These photographs have been taken on the ancestral, unceded and occupied territory of the xʷməθkʷəy̓əm (Musqueam), Sḵwx̱wú7mesh (Squamish), and sel̓íl̓witulh (Tsleil-Waututh) Nations, here we witness depictions of the colonial violence that has occurred and continues to occur towards these lands and it’s peoples daily, against a backdrop of urban decay. The painful exploitation of the land in these territories transpires through the fabrication of urban sprawl, of literal structures being built from resources extracted from other lands.
The violent colonial systems that violate and assault the land perpetuate a similar violence upon the queer body, these crimes committed against our bodies are felt predominantly and disproportionately by BIPOC. The systems – and the people benefitting and upholding them – fetishize our bodies, other our bodies, deny our bodies access, violate our bodies, regulate our bodies and demonize our bodies. Our Bodies is a celebration of contemporary queer bodies. Our nudity is a reclamation of our representation in the face of adversity, in the face of systems created to smother our bodies as they have smothered the land. Our Bodies is the land as represented by queer bodies, queer bodies as a reflection of the land.
Kali Spitzer is a photographer living on the traditional unceded lands of the Tsleil-Waututh, Skxwú7mesh and Musqueam peoples. The work of Kali embraces the stories of contemporary queer and trans bodies and BIPOC, creating representation that is self determined. Kali’s collaborative process is informed by the desire to rewrite the visual histories of indigenous bodies beyond a colonial lens. Kali is Kaska Dena from Daylu (Lower Post, British Columbia) on her father’s side and Jewish from Transylvania, Romania on her mother’s side. Kali’s heritage deeply influences her work as she focuses on cultural revitalization through her art, whether in the medium of photography, ceramics, tanning hides or hunting.
Kali studied photography at the Santa Fe Community College and the Institute of American Indian Arts. Under the mentorship of Will Wilson, Kali explored alternative practices to photography. She has worked with film in 35 mm, 120 and large format, as well as wet plate collodion process using an 8-by-10 camera. Her work includes portraits, figure studies and photographs of her people, ceremonies, and culture. At the age of 20, Kali moved back north to spend time with her Elders, and to learn how to hunt, fish, trap, tan moose and caribou hides, and bead. Throughout Kali’s career she has documented traditional practices with a sense of urgency, highlighting their vital cultural significance.
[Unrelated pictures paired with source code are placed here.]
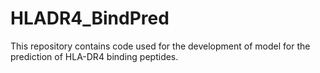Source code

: # HLADR4_BindPred
This repository contains code used for the development of model for the prediction of HLA-DR4 binding peptides.
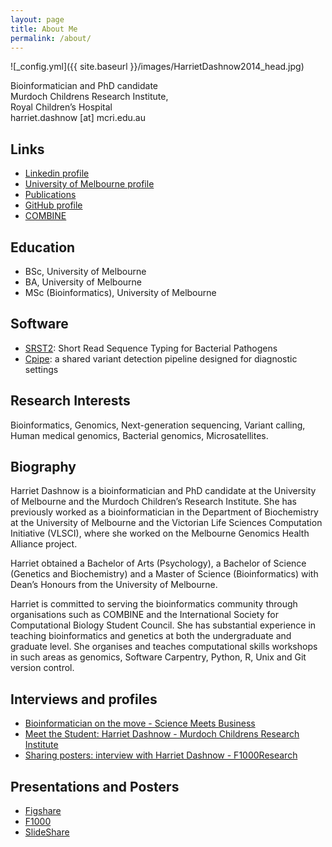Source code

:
 ```yaml
---
layout: page
title: About Me
permalink: /about/
---
```


![_config.yml]({{ site.baseurl }}/images/HarrietDashnow2014_head.jpg)

Bioinformatician and PhD candidate<br>
Murdoch Childrens Research Institute,<br>
Royal Children’s Hospital<br>
harriet.dashnow [at] mcri.edu.au

## Links
* [Linkedin profile](http://au.linkedin.com/in/hdashnow)
* [University of Melbourne profile](http://www.vlsci.unimelb.edu.au/researcher/hdashnow)
* [Publications](http://scholar.google.com.au/citations?user=4Y3m53gAAAAJ&hl=en)
* [GitHub profile](http://github.com/hdashnow)
* [COMBINE](http://combine.org.au)

## Education
* BSc, University of Melbourne
* BA, University of Melbourne
* MSc (Bioinformatics), University of Melbourne

## Software
* [SRST2](http://katholt.github.io/srst2/): Short Read Sequence Typing for Bacterial Pathogens
* [Cpipe](http://cpipeline.org): a shared variant detection pipeline designed for diagnostic settings

## Research Interests
Bioinformatics, Genomics, Next-generation sequencing, Variant calling, Human medical genomics, Bacterial genomics, Microsatellites.

## Biography

Harriet Dashnow is a bioinformatician and PhD candidate at the University of Melbourne and the Murdoch Children’s Research Institute. She has previously worked as a bioinformatician in the Department of Biochemistry at the University of Melbourne and the Victorian Life Sciences Computation Initiative (VLSCI), where she worked on the Melbourne Genomics Health Alliance project.

Harriet obtained a Bachelor of Arts (Psychology), a Bachelor of Science (Genetics and Biochemistry) and a Master of Science (Bioinformatics) with Dean’s Honours from the University of Melbourne.

Harriet is committed to serving the bioinformatics community through organisations such as COMBINE and the International Society for Computational Biology Student Council. She has substantial experience in teaching bioinformatics and genetics at both the undergraduate and graduate level. She organises and teaches computational skills workshops in such areas as genomics, Software Carpentry, Python, R, Unix and Git version control.

## Interviews and profiles
* [Bioinformatician on the move - Science Meets Business](http://sciencemeetsbusiness.com.au/bioinformatician-on-the-move/)
* [Meet the Student: Harriet Dashnow - Murdoch Childrens Research Institute](https://www.mcri.edu.au/news/meet-student-harriet-dashnow)
* [Sharing posters: interview with Harriet Dashnow - F1000Research](http://blog.f1000research.com/2015/12/02/sharing-posters-interview-with-harriet-dashnow/)

## Presentations and Posters
* [Figshare](https://figshare.com/authors/Harriet_Dashnow/813049)
* [F1000](http://f1000research.com/search?q=dashnow)
* [SlideShare](http://www.slideshare.net/AustralianBioinformatics/how-we-became-bioinformaticians)
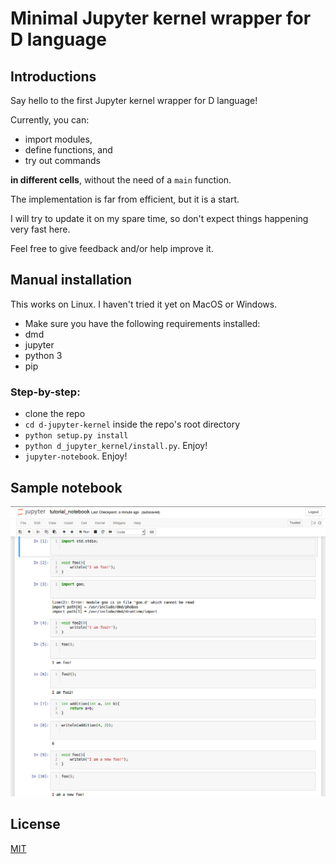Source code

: # Minimal Jupyter kernel wrapper for D language

## Introductions
Say hello to the first Jupyter kernel wrapper for D language!

Currently, you can:
 * import modules, 
 * define functions, and
 * try out commands 

**in different cells**, without the need of a `main` function.

The implementation is far from efficient, but it is a start.

I will try to update it on my spare time, so don't expect things happening very fast here.

Feel free to give feedback and/or help improve it.


## Manual installation
This works on Linux. I haven't tried it yet on MacOS or Windows.


 * Make sure you have the following requirements installed:
  * dmd
  * jupyter
  * python 3
  * pip

### Step-by-step:
 * clone the repo
 * `cd d-jupyter-kernel` inside the repo's root directory
 * `python setup.py install`
 * `python d_jupyter_kernel/install.py`. Enjoy!
 * `jupyter-notebook`. Enjoy!


## Sample notebook
![Sample notebook](D_kernel_example.png?raw=true "Example of notebook")

## License
[MIT](LICENSE)
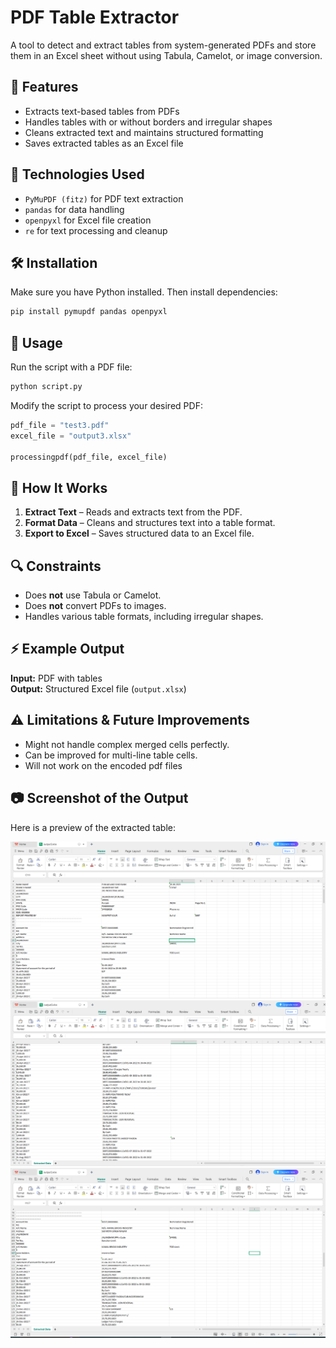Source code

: # PDF Table Extractor

A tool to detect and extract tables from system-generated PDFs and store them in an Excel sheet without using Tabula, Camelot, or image conversion.

## 🚀 Features

- Extracts text-based tables from PDFs
- Handles tables with or without borders and irregular shapes
- Cleans extracted text and maintains structured formatting
- Saves extracted tables as an Excel file

## 📌 Technologies Used

- `PyMuPDF (fitz)` for PDF text extraction
- `pandas` for data handling
- `openpyxl` for Excel file creation
- `re` for text processing and cleanup

## 🛠 Installation

Make sure you have Python installed. Then install dependencies:

```bash
pip install pymupdf pandas openpyxl
```

## 📂 Usage

Run the script with a PDF file:

```python
python script.py
```

Modify the script to process your desired PDF:

```python
pdf_file = "test3.pdf"
excel_file = "output3.xlsx"

processingpdf(pdf_file, excel_file)
```

## 📝 How It Works

1. **Extract Text** – Reads and extracts text from the PDF.
2. **Format Data** – Cleans and structures text into a table format.
3. **Export to Excel** – Saves structured data to an Excel file.

## 🔍 Constraints

- Does **not** use Tabula or Camelot.
- Does **not** convert PDFs to images.
- Handles various table formats, including irregular shapes.

## ⚡ Example Output

**Input:** PDF with tables  
**Output:** Structured Excel file (`output.xlsx`)

## ⚠ Limitations & Future Improvements

- Might not handle complex merged cells perfectly.
- Can be improved for multi-line table cells.
- Will not work on the encoded pdf files

## 📷 Screenshot of the Output

Here is a preview of the extracted table:

<img src="output/output_example1.PNG">
<img src="output/output_example2.PNG">
<img src="output/output_example3.PNG">
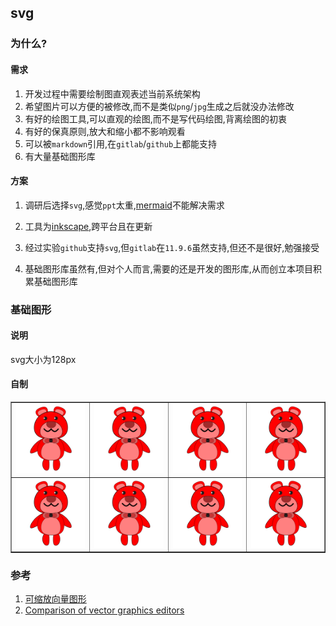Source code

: ## svg

### 为什么?

#### 需求

1. 开发过程中需要绘制图直观表述当前系统架构
2. 希望图片可以方便的被修改,而不是类似`png`/`jpg`生成之后就没办法修改
3. 有好的绘图工具,可以直观的绘图,而不是写代码绘图,背离绘图的初衷
4. 有好的保真原则,放大和缩小都不影响观看
5. 可以被`markdown`引用,在`gitlab`/`github`上都能支持
6. 有大量基础图形库

#### 方案

1. 调研后选择`svg`,感觉`ppt`太重,[mermaid](https://mermaidjs.github.io/)不能解决需求
2. 工具为[inkscape](https://inkscape.org/),跨平台且在更新

3. 经过实验`github`支持`svg`,但`gitlab`在`11.9.6`虽然支持,但还不是很好,勉强接受
4. 基础图形库虽然有,但对个人而言,需要的还是开发的图形库,从而创立本项目积累基础图形库

### 基础图形

#### 说明

svg大小为128px

#### 自制

<table border=1 cellspacing=0>
    <tr>
        <td><img src="./diy/bear.svg" heigth="128px" width="128px"/></td>
        <td><img src="./diy/bear.svg" heigth="128px" width="128px"/></td>
        <td><img src="./diy/bear.svg" heigth="128px" width="128px"/></td>
        <td><img src="./diy/bear.svg" heigth="128px" width="128px"/></td>
    </tr>
    <tr>
        <td><img src="./diy/bear.svg" heigth="128px" width="128px"/></td>
        <td><img src="./diy/bear.svg" heigth="128px" width="128px"/></td>
        <td><img src="./diy/bear.svg" heigth="128px" width="128px"/></td>
        <td><img src="./diy/bear.svg" heigth="128px" width="128px"/></td>
    </tr>
</table>

### 参考

1. [可缩放向量图形](https://zh.wikipedia.org/wiki/%E5%8F%AF%E7%B8%AE%E6%94%BE%E5%90%91%E9%87%8F%E5%9C%96%E5%BD%A2)
2. [Comparison of vector graphics editors](https://en.wikipedia.org/wiki/Comparison_of_vector_graphics_editors)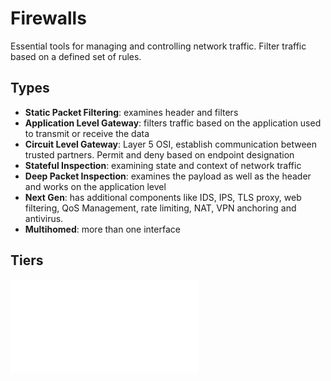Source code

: # Firewalls
Essential tools for managing and controlling network traffic. Filter traffic based on a defined set of rules. 

## Types
- **Static Packet Filtering**: examines header and filters
- **Application Level Gateway**: filters traffic based on the application used to transmit or receive the data
- **Circuit Level Gateway**: Layer 5 OSI, establish communication between trusted partners. Permit and deny based on
  endpoint designation
- **Stateful Inspection**: examining state and context of network traffic
- **Deep Packet Inspection**: examines the payload as well as the header and works on the application level
- **Next Gen**: has additional components like IDS, IPS, TLS proxy, web filtering, QoS Management, rate limiting,
  NAT, VPN anchoring and antivirus.
- **Multihomed**: more than one interface


## Tiers
![Tiers](/images/FIREWALLTIERS.md)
Kali’s work has been featured in several exhibitions at galleries and museums internationally including, the National Geographic’s Women: a Century of Change at the National Geographic Museum (2020), and Larger than Memory: Contemporary Art From Indigenous North America at the Heard Museum (2020). In 2017 Kali received a Reveal Indigenous Art Award from Hnatyshyn Foundation.
Kali would like to extend her gratitude to all who have collaborated with her, she recognizes the trust and vulnerability required to be photographed in such intimate ways.
— Mussi Cho
“Indigenous Femme Queer Photographer Kali Spitzer ignites the spirit of our current unbound human experience with all the complex histories we exist in, passed down through the trauma inflicted/received by our ancestors. Kali’s photographs are intimate and unapologetic and make room for growth and forgiveness while creating a space where we may share the vulnerable and broken parts of our stories which are often overlooked, or not easy to digest for ourselves or society.”
— Ginger Dunnill, Creator and Producer of Broken Boxes Podcast (which features interviews with indigenous and other engaged artists).